=== What is expected ===
Of the entries below, copy only those lines that contain the word "Liudmyla".

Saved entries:

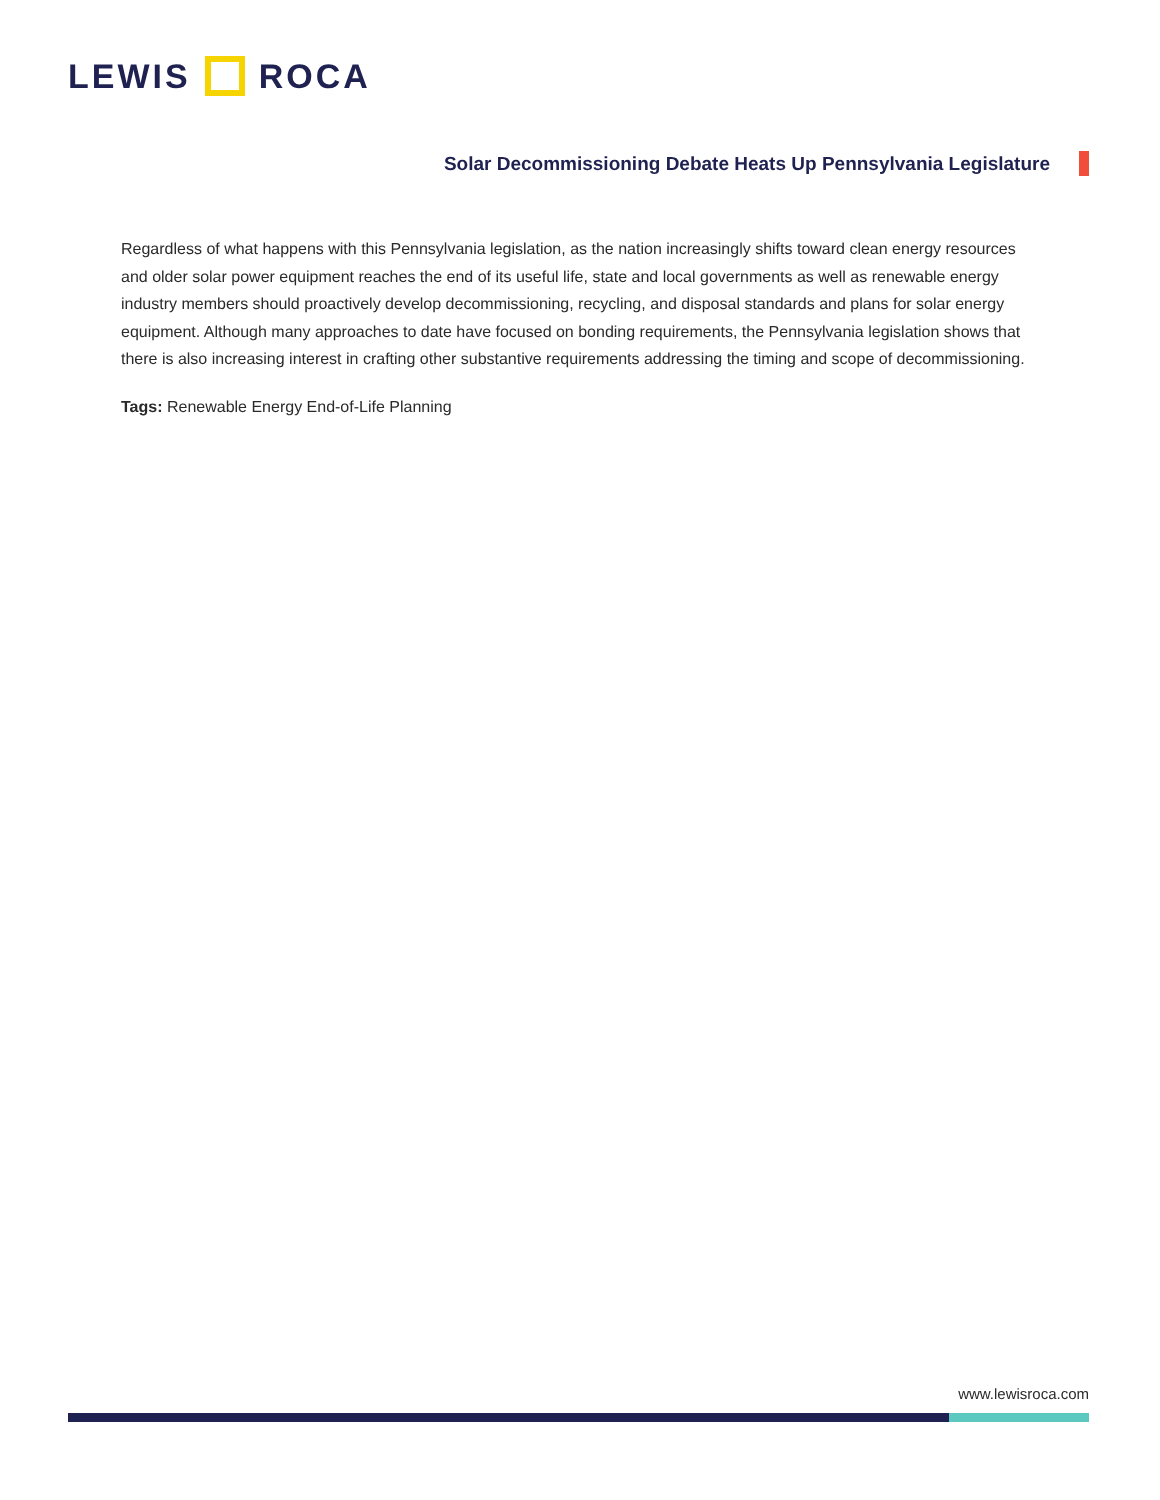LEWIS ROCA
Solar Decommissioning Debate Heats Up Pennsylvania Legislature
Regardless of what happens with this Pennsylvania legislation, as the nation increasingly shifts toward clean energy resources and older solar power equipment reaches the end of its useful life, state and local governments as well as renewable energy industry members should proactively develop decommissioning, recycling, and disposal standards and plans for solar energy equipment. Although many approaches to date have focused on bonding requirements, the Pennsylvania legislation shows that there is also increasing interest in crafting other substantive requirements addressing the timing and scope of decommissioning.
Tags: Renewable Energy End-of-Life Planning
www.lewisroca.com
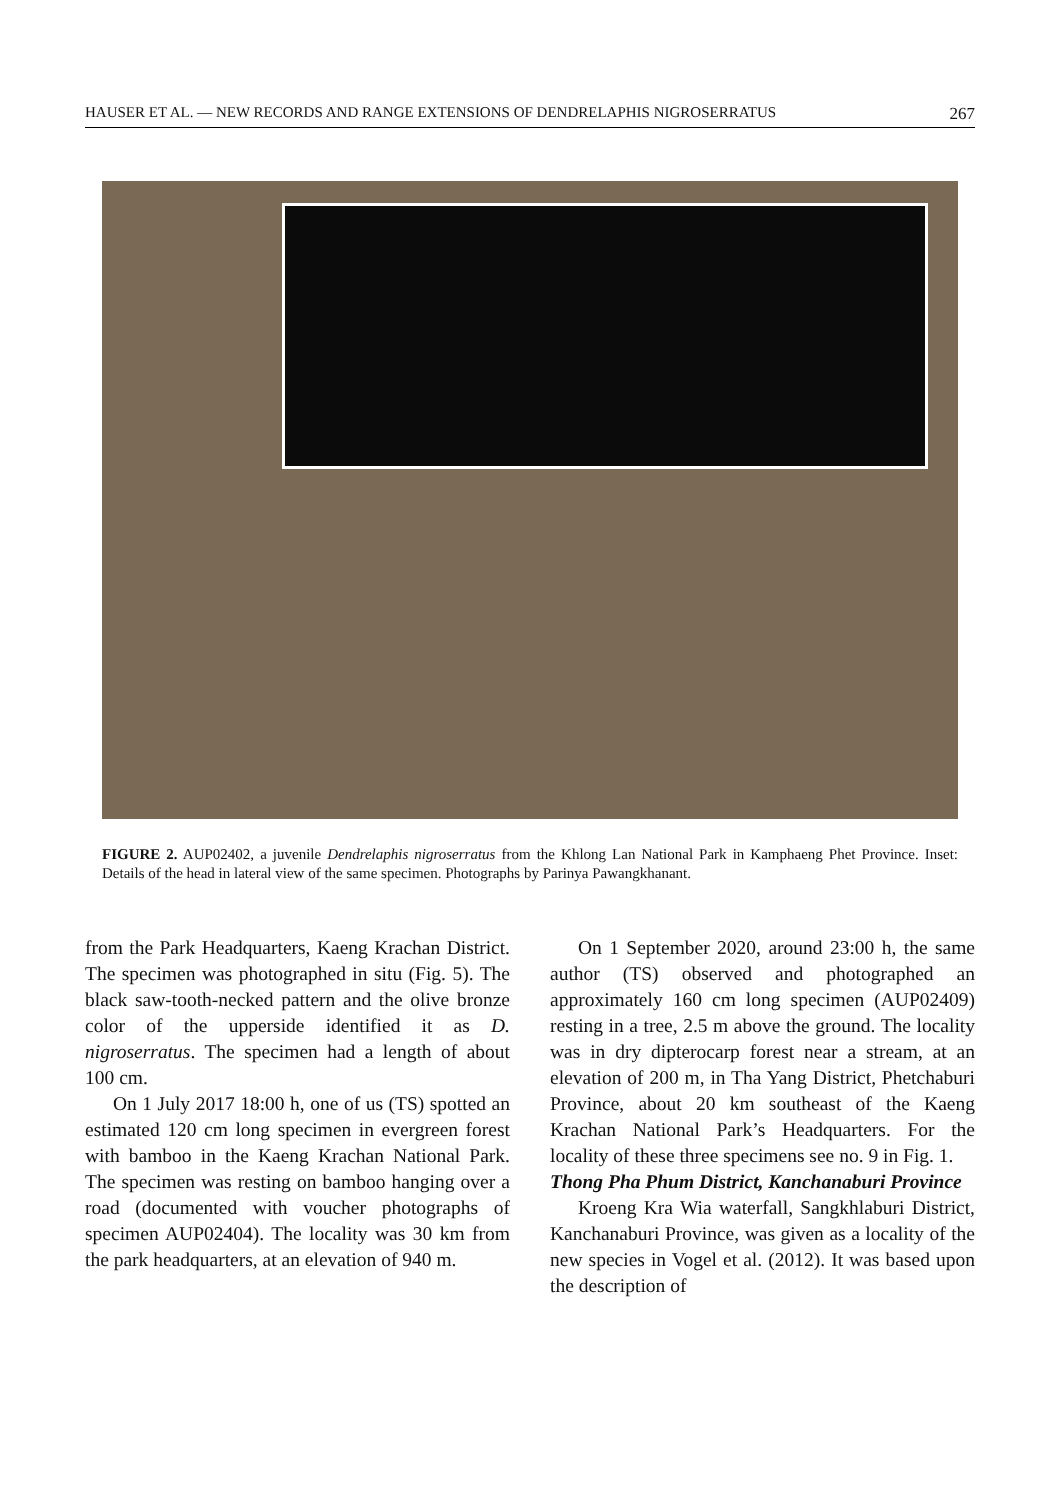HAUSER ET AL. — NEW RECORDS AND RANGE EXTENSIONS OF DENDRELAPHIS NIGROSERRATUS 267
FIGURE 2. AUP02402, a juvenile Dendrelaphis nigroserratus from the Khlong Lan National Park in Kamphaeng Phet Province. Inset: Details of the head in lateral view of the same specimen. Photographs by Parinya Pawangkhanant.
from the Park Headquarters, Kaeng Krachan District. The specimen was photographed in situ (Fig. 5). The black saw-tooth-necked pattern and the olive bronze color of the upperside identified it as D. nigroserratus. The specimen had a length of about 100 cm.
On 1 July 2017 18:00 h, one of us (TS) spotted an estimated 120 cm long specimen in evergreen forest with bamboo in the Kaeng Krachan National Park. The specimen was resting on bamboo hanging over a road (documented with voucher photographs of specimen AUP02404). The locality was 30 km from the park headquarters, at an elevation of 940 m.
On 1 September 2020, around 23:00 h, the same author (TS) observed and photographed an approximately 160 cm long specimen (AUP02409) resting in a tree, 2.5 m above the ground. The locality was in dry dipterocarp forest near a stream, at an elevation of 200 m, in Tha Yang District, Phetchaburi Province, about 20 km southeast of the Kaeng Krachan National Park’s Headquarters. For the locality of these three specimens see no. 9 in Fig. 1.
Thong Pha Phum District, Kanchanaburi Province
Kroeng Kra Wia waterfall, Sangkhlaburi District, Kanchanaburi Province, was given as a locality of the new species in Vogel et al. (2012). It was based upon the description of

...

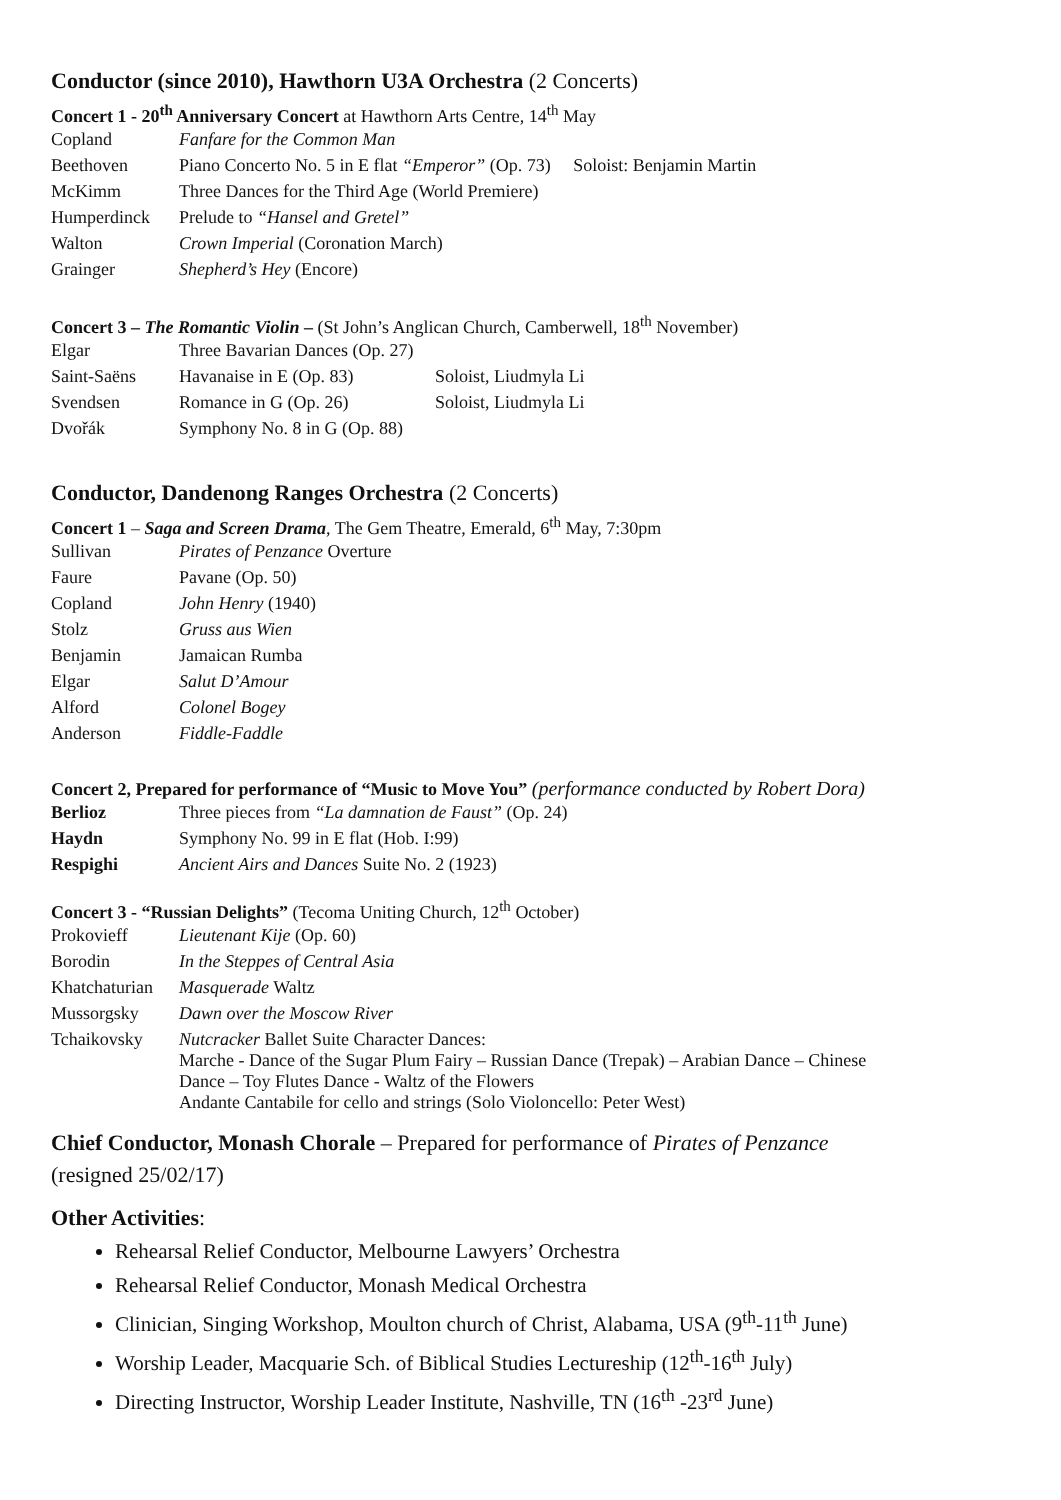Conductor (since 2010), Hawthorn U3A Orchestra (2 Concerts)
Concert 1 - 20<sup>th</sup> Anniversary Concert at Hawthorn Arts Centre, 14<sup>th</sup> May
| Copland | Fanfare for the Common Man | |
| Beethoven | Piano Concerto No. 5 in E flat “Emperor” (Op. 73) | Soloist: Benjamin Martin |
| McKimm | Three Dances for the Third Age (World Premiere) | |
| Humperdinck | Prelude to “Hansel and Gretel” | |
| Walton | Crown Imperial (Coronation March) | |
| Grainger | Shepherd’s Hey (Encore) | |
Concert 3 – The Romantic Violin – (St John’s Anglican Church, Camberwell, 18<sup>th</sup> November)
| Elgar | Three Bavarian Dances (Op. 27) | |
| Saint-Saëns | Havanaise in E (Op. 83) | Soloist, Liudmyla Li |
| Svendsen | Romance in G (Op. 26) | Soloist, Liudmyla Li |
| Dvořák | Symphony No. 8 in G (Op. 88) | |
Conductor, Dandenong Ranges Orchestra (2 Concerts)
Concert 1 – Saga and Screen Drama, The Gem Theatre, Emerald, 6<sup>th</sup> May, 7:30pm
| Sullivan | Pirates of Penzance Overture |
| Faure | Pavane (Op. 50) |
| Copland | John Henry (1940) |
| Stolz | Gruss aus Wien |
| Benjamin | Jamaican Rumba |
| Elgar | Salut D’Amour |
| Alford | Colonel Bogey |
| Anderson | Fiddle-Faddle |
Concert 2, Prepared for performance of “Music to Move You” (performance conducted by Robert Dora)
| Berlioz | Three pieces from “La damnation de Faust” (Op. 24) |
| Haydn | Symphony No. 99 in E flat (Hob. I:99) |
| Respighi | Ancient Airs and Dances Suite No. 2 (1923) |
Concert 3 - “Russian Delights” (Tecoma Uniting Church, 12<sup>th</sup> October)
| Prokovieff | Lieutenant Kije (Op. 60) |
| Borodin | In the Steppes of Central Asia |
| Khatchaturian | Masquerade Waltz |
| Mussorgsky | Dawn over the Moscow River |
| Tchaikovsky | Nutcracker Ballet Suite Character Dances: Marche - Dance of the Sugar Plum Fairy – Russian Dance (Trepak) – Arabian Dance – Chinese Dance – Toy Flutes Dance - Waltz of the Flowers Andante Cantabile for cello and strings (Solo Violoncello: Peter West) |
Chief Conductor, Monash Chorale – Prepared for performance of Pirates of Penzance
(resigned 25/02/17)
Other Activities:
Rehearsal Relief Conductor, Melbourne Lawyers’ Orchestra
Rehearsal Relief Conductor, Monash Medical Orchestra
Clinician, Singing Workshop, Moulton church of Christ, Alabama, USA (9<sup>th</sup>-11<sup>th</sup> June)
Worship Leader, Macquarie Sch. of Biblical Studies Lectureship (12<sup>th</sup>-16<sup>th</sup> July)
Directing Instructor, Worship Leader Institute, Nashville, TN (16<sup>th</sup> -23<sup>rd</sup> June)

--

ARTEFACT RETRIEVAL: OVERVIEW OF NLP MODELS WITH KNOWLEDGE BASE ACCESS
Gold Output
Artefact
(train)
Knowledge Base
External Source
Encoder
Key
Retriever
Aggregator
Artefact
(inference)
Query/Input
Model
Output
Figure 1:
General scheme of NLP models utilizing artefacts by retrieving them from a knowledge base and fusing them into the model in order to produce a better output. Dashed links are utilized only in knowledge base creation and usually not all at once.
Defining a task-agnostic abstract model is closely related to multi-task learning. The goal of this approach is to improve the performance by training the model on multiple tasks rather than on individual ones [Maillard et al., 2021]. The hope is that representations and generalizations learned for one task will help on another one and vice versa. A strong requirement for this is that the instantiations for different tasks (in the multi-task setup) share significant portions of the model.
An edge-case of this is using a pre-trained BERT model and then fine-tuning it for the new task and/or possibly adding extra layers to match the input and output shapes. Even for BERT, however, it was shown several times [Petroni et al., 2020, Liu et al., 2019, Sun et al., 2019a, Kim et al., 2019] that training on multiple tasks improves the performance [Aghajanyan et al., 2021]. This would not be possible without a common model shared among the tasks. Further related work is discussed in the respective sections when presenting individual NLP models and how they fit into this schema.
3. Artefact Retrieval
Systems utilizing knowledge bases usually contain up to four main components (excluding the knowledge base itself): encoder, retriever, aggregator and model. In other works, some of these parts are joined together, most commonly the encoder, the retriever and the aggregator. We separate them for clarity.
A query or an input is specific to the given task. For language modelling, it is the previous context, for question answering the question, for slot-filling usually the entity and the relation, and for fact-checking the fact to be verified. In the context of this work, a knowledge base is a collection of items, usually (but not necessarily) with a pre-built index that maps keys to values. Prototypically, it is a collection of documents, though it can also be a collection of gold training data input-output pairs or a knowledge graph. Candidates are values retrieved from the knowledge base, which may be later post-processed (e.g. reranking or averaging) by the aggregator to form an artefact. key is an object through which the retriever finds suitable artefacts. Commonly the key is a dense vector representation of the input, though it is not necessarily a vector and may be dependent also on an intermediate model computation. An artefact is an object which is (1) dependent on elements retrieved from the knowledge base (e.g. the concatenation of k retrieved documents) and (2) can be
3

=== Solved exercise ===
| Saint-Saëns | Havanaise in E (Op. 83) | Soloist, Liudmyla Li |
| Svendsen | Romance in G (Op. 26) | Soloist, Liudmyla Li |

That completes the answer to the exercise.